Trump held three high-profile meetings with Kim, one in Singapore in June of 2018, another in Hanoi the following February, and the last one in June of 2019. During their third meeting, Trump took several steps onto North Korean soil, becoming the first American president to do so.
All three meetings between Trump and Kim were ostensibly focused on denuclearization. Yet rather than reduce his stockpile, Kim doubled his country's arsenal of nuclear weapons during the four years Trump was president.
Biden and Moon pledged to work together to continue the effort to denuclearize North Korea.
As part of this process, Biden announced Friday that Ambassador Sung Kim will serve as the U.S. special envoy for North Korea.
Sung Kim is a career diplomat and a former ambassador to South Korea.

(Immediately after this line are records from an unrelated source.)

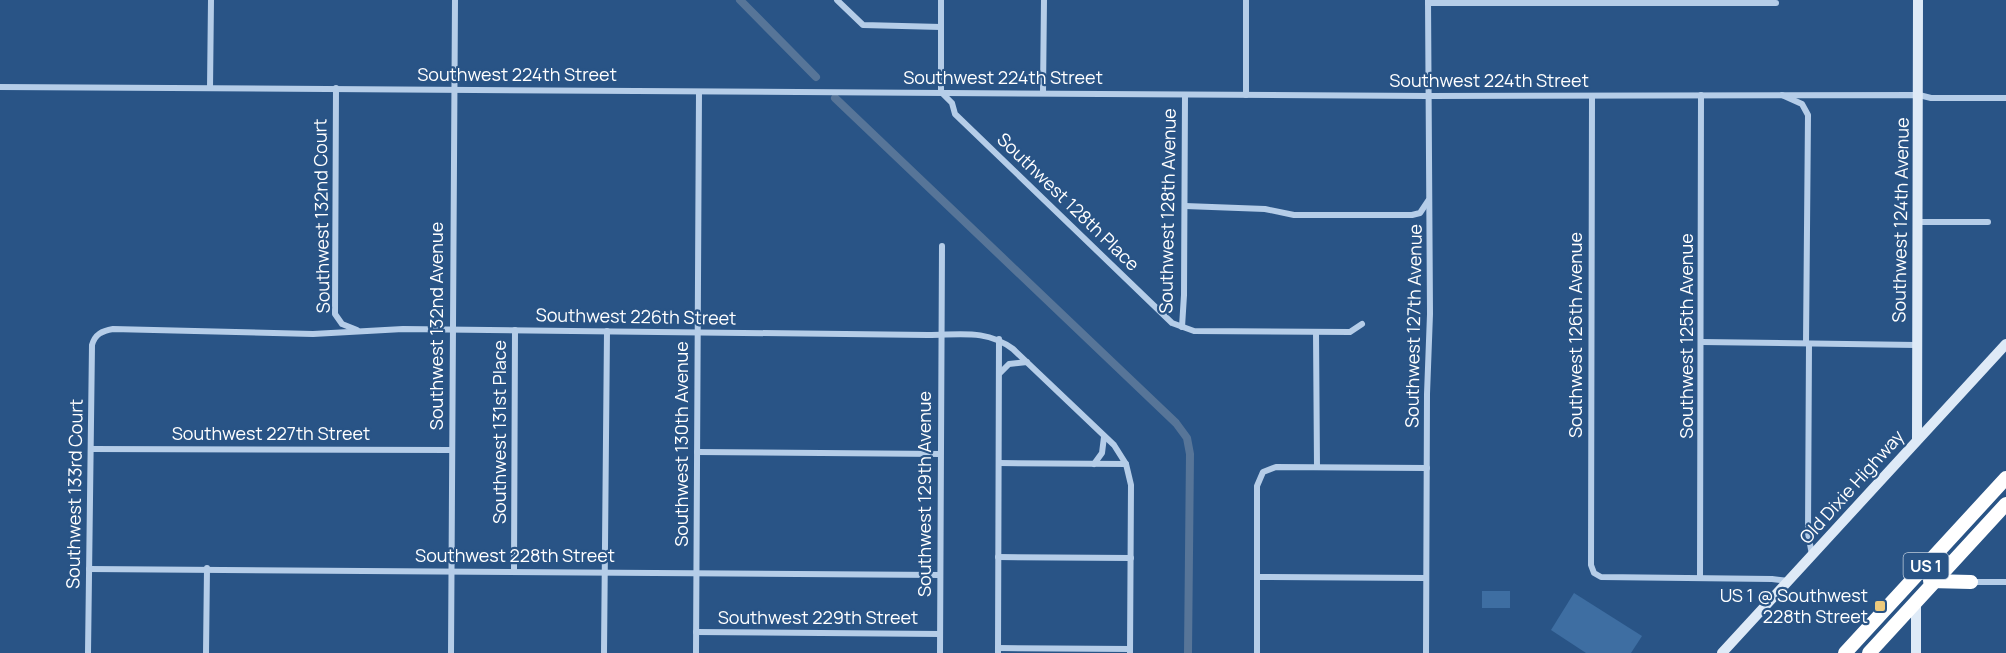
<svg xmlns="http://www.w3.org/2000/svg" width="2006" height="653" font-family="Manrope,sans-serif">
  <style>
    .green { fill: #3e6ea2 }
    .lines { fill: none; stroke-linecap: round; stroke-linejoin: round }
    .canal { stroke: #577598; stroke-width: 8 }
    .street { stroke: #b5cde8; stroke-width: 6 }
    .secondary { stroke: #deeaf7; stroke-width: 10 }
    .highway { stroke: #fff; stroke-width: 14 }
    .poi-dot { fill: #eeca7c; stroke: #295486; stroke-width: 2 }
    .labels { text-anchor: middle; stroke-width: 4.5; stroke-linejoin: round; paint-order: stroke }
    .shield { fill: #295486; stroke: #bfccdb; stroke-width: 1.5 }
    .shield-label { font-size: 16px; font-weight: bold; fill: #fff }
    .street-label { font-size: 18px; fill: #fff; stroke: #295486 }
    .poi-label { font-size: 18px; fill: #fff; stroke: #295486; text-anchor: end }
  </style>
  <rect width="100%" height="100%" fill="#295486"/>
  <g class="green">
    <rect x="1482" y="591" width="28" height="17"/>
    <path d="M1574 593 1642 636 1631 653H1586L1551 630Z"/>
  </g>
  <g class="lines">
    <g class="canal">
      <path d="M740 0 816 77"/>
      <path d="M835 98 1176 423 1187 438 1190 454 1188 653"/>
    </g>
    <g class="street">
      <path d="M837 0 863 25 941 27"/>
      <path d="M941 0V92L952 103 955 114 1172 323 1194 331 1350 332 1362 324"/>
      <path d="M1246 0V95"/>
      <path d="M1428 3H1776"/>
      <path d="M0 87 1428 96 1919 95 1931 98H2006"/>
      <path d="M210 88 211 0"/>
      <path d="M336 88 335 314 342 324 357 330"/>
      <path d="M1043 93 1044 0"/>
      <path d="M1782 95 1802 104 1808 115 1806 343"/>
      <path d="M1592 96 1591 565 1594 573 1601 577 1772 579 1789 581"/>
      <path d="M1185 206 1265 209 1294 215H1412L1420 213 1428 201"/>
      <path d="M1917 222H1988"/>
      <path d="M1182 327 1184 295 1185 95"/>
      <path d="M1316 332 1317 467"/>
      <path d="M1702 342 1916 345"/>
      <path d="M1809 344 1808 533 1812 555"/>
      <path d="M1000 373 1009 364 1027 362"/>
      <path d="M91 449 451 450"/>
      <path d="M697 452 940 454"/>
      <path d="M999 463 1126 464"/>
      <path d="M1094 464 1102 453 1104 437"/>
      <path d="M998 557 1131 558"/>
      <path d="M89 569 940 575"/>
      <path d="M514 570 515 330"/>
      <path d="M1257 577 1426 578"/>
      <path d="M1700 577 1701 95"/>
      <path d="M1971 582H2006"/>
      <path d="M696 632 940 634"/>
      <path d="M998 648 1130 649"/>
      <path d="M88 653 92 345C95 334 102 331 113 329L313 334 403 329 928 335C960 335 986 329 1013 349L1114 445 1126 464 1131 485 1130 653"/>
      <path d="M206 653 207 568"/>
      <path d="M451 653 455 0"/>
      <path d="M604 653 607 331"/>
      <path d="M696 653 699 92"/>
      <path d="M940 653 942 246"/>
      <path d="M998 653 999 339"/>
      <path d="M1257 653V486L1263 472 1276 467 1427 468"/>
      <path d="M1426 653 1427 394 1430 314 1428 0"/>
    </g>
    <g class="secondary">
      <path d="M1917 440 1918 0"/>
      <path d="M1722 653 2006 344"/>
      <path d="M1916 653V602"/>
    </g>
    <g class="highway">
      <path d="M1930 581 1971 582"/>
      <path d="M1845 653 2006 478"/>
      <path d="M1869 653 2006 504"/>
    </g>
  </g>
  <rect class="poi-dot" x="1874" y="600" width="12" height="12" rx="3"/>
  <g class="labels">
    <rect class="shield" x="1903.5" y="553" width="45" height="26" rx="4.5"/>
    <g class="shield-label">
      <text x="1926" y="572">US 1</text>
    </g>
    <g class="street-label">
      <text x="517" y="81">Southwest 224th Street</text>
      <text x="1003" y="84">Southwest 224th Street</text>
      <text x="1489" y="87">Southwest 224th Street</text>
      <text transform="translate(1068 202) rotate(44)" y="6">Southwest 128th Place</text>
      <text transform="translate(1168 211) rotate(-89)" y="6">Southwest 128th Avenue</text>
      <text transform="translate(322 216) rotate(-91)" y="6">Southwest 132nd Court</text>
      <text transform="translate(1901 220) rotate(-89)" y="6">Southwest 124th Avenue</text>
      <text transform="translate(636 317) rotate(1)" y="6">Southwest 226th Street</text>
      <text transform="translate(437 326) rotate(-90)" y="6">Southwest 132nd Avenue</text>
      <text transform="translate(1414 326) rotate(-89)" y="6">Southwest 127th Avenue</text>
      <text transform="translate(1576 335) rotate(-90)" y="6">Southwest 126th Avenue</text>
      <text transform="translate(1687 336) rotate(-90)" y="6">Southwest 125th Avenue</text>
      <text transform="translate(500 432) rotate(-90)" y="6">Southwest 131st Place</text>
      <text x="271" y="440">Southwest 227th Street</text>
      <text transform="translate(682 444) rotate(-90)" y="6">Southwest 130th Avenue</text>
      <text transform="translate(1852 487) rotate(-48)" y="6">Old Dixie Highway</text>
      <text transform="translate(75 494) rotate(-89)" y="6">Southwest 133rd Court</text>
      <text transform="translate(925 494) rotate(-90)" y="6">Southwest 129th Avenue</text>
      <text x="515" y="562">Southwest 228th Street</text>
      <text x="818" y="624">Southwest 229th Street</text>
    </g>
    <g class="poi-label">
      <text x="1868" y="602">US 1 @ Southwest<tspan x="1868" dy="21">228th Street</tspan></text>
    </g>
  </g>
</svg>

He was recently nominated to be the assistant secretary of State for East Asian and Pacific Affairs.
Another important topic during Biden and Moon's meeting on Friday was their countries' ongoing response to Covid-19.
South Korea is currently experiencing a shortage of coronavirus vaccines. Approximately 7% of South Koreans have received at least one shot of the vaccine, according to data by the Korea Disease Control and Prevention Agency.

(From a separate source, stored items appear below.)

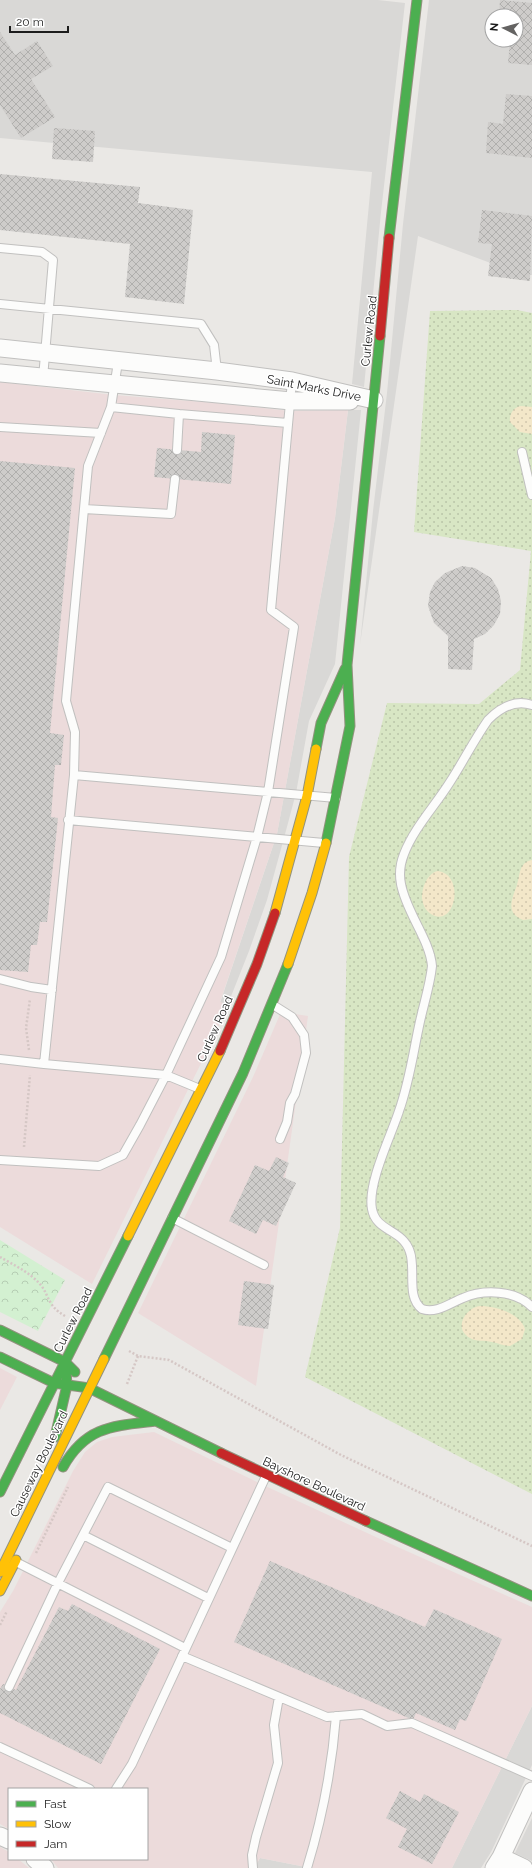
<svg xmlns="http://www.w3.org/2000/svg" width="532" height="1868" font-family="Raleway,sans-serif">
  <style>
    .residential { fill: #d9d8d6; fill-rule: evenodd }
    .commercial { fill: #ecdbdb }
    .grass { fill: url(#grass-dots) }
    .sand { fill: url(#sand-dots) }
    .park { fill: url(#park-crowns) }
    .building { fill: url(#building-cross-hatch) }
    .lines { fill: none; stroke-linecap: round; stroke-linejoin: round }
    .lane-casing { stroke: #c1c0bf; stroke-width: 10 }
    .street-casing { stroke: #c1c0bf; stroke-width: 19 }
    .fast-casing { stroke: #92927e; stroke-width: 11 }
    .slow-casing { stroke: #92927e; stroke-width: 11 }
    .jam-casing { stroke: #92927e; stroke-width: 11 }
    .path { stroke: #d5c7c5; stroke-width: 2.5; stroke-dasharray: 2 2; stroke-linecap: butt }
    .lane { stroke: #fcfcfb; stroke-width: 8 }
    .street { stroke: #fcfcfb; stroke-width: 17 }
    .fast { stroke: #4caf50; stroke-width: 9 }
    .slow { stroke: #ffc107; stroke-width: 9 }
    .jam { stroke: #c62828; stroke-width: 9 }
    .labels { text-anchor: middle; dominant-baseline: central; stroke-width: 3; stroke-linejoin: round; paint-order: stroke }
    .street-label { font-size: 12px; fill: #1c1c1c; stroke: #fff }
  </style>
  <defs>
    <pattern id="grass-dots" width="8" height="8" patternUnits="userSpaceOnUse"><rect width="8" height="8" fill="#d8e6c4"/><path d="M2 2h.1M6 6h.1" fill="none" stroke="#b9c5a8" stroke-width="1.8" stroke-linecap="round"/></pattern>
    <pattern id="sand-dots" width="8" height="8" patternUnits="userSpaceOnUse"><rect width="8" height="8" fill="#f3e7c9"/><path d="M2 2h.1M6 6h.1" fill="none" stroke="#d0c6ac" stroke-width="1.8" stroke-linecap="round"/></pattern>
    <pattern id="park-crowns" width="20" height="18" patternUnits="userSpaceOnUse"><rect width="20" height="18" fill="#d3f0d1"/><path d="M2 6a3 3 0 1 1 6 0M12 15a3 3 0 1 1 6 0" fill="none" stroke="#b5cdb3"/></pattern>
    <pattern id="building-cross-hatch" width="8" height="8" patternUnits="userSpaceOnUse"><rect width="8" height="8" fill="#ceccca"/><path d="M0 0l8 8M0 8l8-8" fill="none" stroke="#b0afad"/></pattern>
  </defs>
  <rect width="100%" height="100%" fill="#eae8e5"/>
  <!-- residential -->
  <path class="residential" d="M0,0H378L405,3L381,212L364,387L352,384L372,172L0,138Z
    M429,0H532V275H523L418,236L360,645L373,511L387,393L403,224ZM492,16H516V40H492Z
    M348,410H361L335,664L309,721L296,793L284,838L267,900L249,951L228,1004L220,1003L277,834L335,518Z
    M532,1706V1765L491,1852L481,1868H452Z
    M532,1818V1861L515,1853Z
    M260,1858L311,1868H254Z"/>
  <!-- commercial -->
  <path class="commercial" d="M0,382L114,395L216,403L290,411L348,410L335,518L277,834L220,1002L228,1004L213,1039L92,1284L0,1227Z
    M281,1012L308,1016L256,1386L138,1313L253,1077Z
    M0,1368L17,1377L0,1410Z
    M154,1432L261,1484L391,1544L532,1607V1706L452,1868H311L260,1858L254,1868H58L51,1859H147V1789H9V1829L0,1824V1612L13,1591L73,1471L85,1452L97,1442L112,1437Z
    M0,1847L9,1852V1859H18L29,1868H0Z"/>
  <!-- grass -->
  <path class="grass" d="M517,310L532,313V1494L305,1377L340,1228L349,857L387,703L479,704L520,670L531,551L414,532L430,311Z"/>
  <!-- sand -->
  <path class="sand" d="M521,406L532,407V434L520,432L510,422C509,415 513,407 521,406Z
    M532,860V919L523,920C505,913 512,899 517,885C520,875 519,862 532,860Z
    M438,871C466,875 455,929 431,914C425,910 423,905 422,898C422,888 427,873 438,871Z
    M480,1306C495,1306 520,1313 525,1329L522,1339L510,1346C504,1346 498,1343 492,1342C485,1340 476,1342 470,1338C453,1329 465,1308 480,1306Z"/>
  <!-- park -->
  <path class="park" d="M0,1240L65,1280L38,1331L0,1312Z"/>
  <!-- building -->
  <path class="building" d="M500,0L532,3V65L508,63L510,40H516V16H499Z
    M0,32L15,55L37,41L53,66L31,79L55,117L21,138L0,105Z
    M506,94L532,96V158L486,153L488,122L503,124Z
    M54,128L95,131L93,162L52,159Z
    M0,174L140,187L138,203L193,210L184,304L125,297L130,244L0,230Z
    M482,210L532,216L530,281L488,276L492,244L478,243Z
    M202,432L235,435L231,484L154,477L157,448L201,452Z
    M0,461L75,468L50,733L64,735L61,765H55L51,817L58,818L47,922H40L37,945H31L28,972L0,970Z
    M462,566L475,568L491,578L498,589L501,601L500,614L494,625L485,634L474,639L472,670L448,669V636L434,623L428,606L430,592L435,582L445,573Z
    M276,1157L289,1163L283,1177L296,1183L276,1226L263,1220L256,1234L229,1221L255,1165L269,1171Z
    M244,1281L274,1285L268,1329L238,1325Z
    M270,1561L425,1627L434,1609L502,1639L466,1721L460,1719L455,1730L416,1713L413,1720L234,1642Z
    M72,1604L160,1649L101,1764L0,1713V1689L3,1684L16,1690L59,1607L68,1611Z
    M400,1791L420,1802L424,1794L459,1812L432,1864L398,1847L407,1829L386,1818Z"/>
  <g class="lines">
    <defs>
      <path id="lane" d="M0,248L42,252L53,260L43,378
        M0,304L201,324L214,345L217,371
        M118,362L111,407L88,466L66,701L75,732L74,775L44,1064L166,1075L200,1089
        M111,407L179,414L177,450
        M179,414L288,423
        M0,427L101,433
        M522,452L532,495
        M84,509L171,514L175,479
        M532,705C515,699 500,708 488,720C474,740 463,762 450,782C435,806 414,828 404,854C400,864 399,874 401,884C406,912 430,940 432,966C430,986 423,1006 419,1026C413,1054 409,1083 399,1111C391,1136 367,1184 372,1209C376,1232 403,1229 410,1252C416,1270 406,1297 422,1309C436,1314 450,1303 463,1298C484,1289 515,1290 532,1307
        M74,775L336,798
        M68,820L324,843
        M0,979L31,987L52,990
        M273,1005L292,1017L304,1035L306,1053L295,1094L290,1103L287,1122L280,1139
        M0,1059L44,1064
        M0,1160L99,1166L123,1155L140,1125L166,1075L221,957L257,837L268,792L294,627L271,610L292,381
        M172,1218L264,1265
        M83,1535L208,1598
        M16,1562L185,1648
        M182,1656L327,1717L362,1714L387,1726L412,1723L532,1776
        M9,1687L58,1583L108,1487L232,1548
        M0,1747L90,1789
        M116,1789L132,1764L266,1476
        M253,1868L252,1855L256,1837L278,1763L274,1725L279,1697
        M307,1868C322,1819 332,1767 336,1716"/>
      <path id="street" d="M0,348L217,371L292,381L374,400
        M0,373L291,401H350
        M0,1836L9,1840
        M501,1857L524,1868
        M35,1859L45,1868
        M494,1868L501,1857L532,1791"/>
      <path id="fast" d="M389,238L417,0
        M316,749L321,723L345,669
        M326,843L350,726L347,665L380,336
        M0,1330L65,1362L75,1372
        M0,1357L54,1383L89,1388L221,1453
        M104,1359L243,1073L288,964
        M55,1437L67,1385L66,1371
        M63,1467C86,1426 113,1426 156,1421
        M0,1492L128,1236
        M366,1521L532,1596"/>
      <path id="slow" d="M275,913L307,796L316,749
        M288,964L312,893L326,843
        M128,1236L220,1051
        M0,1572L104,1359
        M0,1591L16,1560"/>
      <path id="jam" d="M380,336L389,238
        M220,1051L257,964L275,913
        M221,1453L366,1521"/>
    </defs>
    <!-- lane casing -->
    <use href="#lane" class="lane-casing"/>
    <!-- street casing -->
    <use href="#street" class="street-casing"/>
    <!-- fast casing -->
    <use href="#fast" class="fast-casing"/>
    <!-- slow casing -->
    <use href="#slow" class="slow-casing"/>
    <!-- jam casing -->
    <use href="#jam" class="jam-casing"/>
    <!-- path -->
    <path class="path" d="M29,1050L26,1028L30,999
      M24,1147L30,1075
      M0,1257C12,1264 29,1272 39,1283C50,1295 46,1305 65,1316
      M129,1351L138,1356L169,1360L341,1455L532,1546
      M127,1384L138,1356
      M36,1553L68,1487
      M0,1625L7,1611"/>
    <!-- lane -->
    <use href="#lane" class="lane"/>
    <!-- street -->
    <use href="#street" class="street"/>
    <!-- fast -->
    <use href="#fast" class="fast"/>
    <!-- slow -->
    <use href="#slow" class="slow"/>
    <!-- jam -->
    <use href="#jam" class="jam"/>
  </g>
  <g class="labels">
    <!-- street labels -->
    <g class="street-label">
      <text transform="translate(369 331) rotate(-84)">Curlew Road</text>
      <text transform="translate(314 388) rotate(11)">Saint Marks Drive</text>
      <text transform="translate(215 1029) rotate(-66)">Curlew Road</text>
      <text transform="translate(73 1320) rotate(-63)">Curlew Road</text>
      <text transform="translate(39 1464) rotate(-64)">Causeway Boulevard</text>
      <text transform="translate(314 1484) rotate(25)">Bayshore Boulevard</text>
    </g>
  </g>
  <!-- legend -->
  <rect x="8" y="1788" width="140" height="72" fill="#ffffff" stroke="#a4a4a4"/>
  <rect x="16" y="1801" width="20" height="6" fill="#4caf50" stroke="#a4a4a4"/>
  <text x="44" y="1808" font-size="12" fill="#1c1c1c">Fast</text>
  <rect x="16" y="1821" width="20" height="6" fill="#ffc107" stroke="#a4a4a4"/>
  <text x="44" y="1828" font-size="12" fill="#1c1c1c">Slow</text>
  <rect x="16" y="1841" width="20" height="6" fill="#c62828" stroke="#a4a4a4"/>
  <text x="44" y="1848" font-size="12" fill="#1c1c1c">Jam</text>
  <!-- north arrow -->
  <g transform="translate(504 28) rotate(276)"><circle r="19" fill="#ffffff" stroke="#a4a4a4"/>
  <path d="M0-3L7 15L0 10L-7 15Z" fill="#646362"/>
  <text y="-6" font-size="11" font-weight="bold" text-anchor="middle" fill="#1c1c1c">N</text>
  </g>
  <!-- scale -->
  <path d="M10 26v6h58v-6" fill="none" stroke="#1c1c1c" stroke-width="2"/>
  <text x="16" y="26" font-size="12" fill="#1c1c1c" stroke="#ffffff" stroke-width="3" paint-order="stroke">20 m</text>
</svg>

By contrast, more than 48% of Americans have received one shot, according to the U.S. Centers for Disease Control and Prevention.
During the press conference, Moon and Biden announced that the United States would provide 550,000 Korean service members with Covid-19 vaccines.
Biden and Moon's press conference followed an afternoon of meetings and ceremonies, including the awarding of the Presidential Medal of Honor to a U.S. veteran of the Korean War.
The visit was Biden's second time as president hosting a foreign leader at the White House. And it offered the president an opportunity to showcase that, in his words, "America is back."
After four years of Trump's isolationist approach to foreign policy, Moon welcomed the new tone.
"The world is welcoming America's return and keeping their hopes high for America's leadership more than ever before," Moon said Friday.
But foreign policy is not where Biden has devoted the lion's share of his attention as president.
Aides to the president say he is chiefly focused on enacting his domestic agenda: two massive proposals, to rebuild the nation's infrastructure and to fund a range of family and social services.
As the past week has shown, however, events on the ground can quickly force any White House to shift its attention overseas.
Most recently, renewed fighting between Israel and the Islamic militant group Hamas in Gaza consumed much of the attention of the world during the past 11 days.
Biden said Friday that a two-state solution between Israel and the Palestinian Authority is "the only answer."
And despite pressure from some Democrats to take a harder line on Israel's airstrikes, Biden emphasized that nothing in his approach to the longtime U.S. ally has changed.
"There is no shift in my commitment to the security of Israel. Period."
He also praised Egypt's president, Abdel Al-Sisi, for doing what Biden said was a "commendable job" securing the cooperation of Hamas on a cease-fire that began early Friday morning.